According to Vadim Pistrinciuc, the Party of Action and Solidarity’s candidate Maia Sandu attracts most of the sympathies. She proved that despite the insufficient possibilities, things can be changed in Moldova too. In the presidential runoffs, Maia Sandu will enjoy the votes of the supporters of other parties, no matter what the message of these parties is.
Renato Usatyi, the candidate of Our Parry, is an experimenter with political language and vocabulary. He tries to use exercises of political expression that are not typical of another politician and this ensures particular connection with some of the categories of people. Renato Usatyi will have a rather high score compared with candidates of other parties of the right.
The candidate of the Party “Dignity and Truth Platform” Andrei Năstase will have an important score, but this will not be sufficient to enable him to ask for the support of those from the right in runoffs. The candidate uses well conservative rhetoric, but what he lacks is an agenda centered on one person. The party appeared as a result of a revolution, a street movement. Its problem is that it didn’t manage to reinvent itself sufficiently swiftly after Vladimir Plahotniuc disappeared from the public life.
The Liberal Democratic Party’s candidate Tudor Deliu focuses on the thorough examination of the President’s duties. “The people expect to see leadership at the upcoming elections,” stated Vadim Pistrinciuc.

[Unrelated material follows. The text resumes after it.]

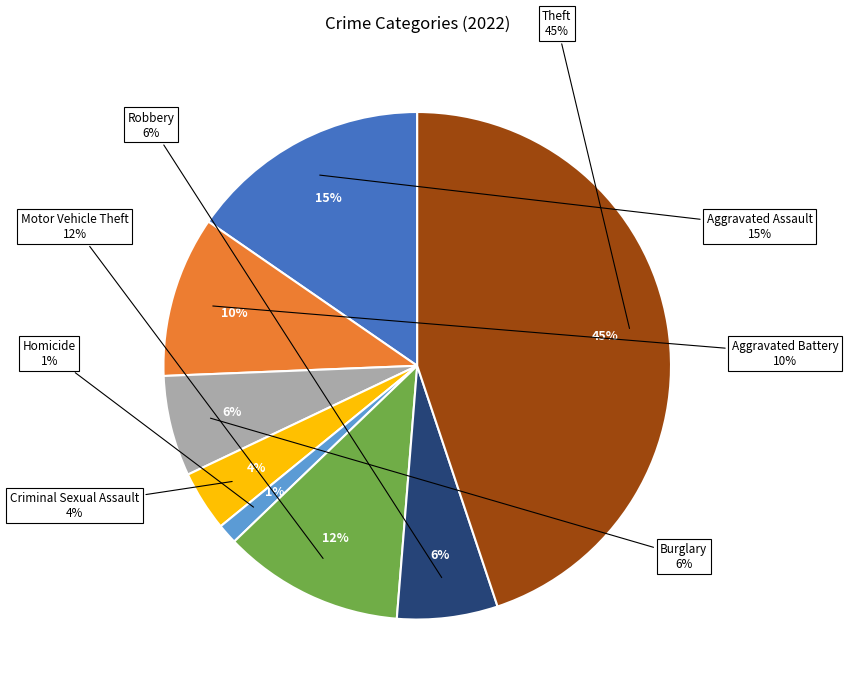

Rank the categories by value from lowest to highest.

Homicide, Criminal Sexual Assault, Burglary, Robbery, Aggravated Battery, Motor Vehicle Theft, Aggravated Assault, Theft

According to him, the unionist candidates have a very wide pool of voters, but cannot attract at least half of these. The problem of the unionists is the fact that they use the same methods year after year and these not always produce effects. They also face organizational problems.
No matter who is elected President, this person will have to fight the status quo that steals public funds and does not allow the country to be managed efficiently and will have to face a big wall in the EU whose representatives will ask if Moldova is able to impose at least some minimum impunity, justice and public administration standards, concluded Vadim Pistrinciuc.
The public debate “Stakes of presidential elections in view of political class and society” was the 154th installment of the series “Developing political culture through public debates” that is supported by the Hanns Seidel Foundation.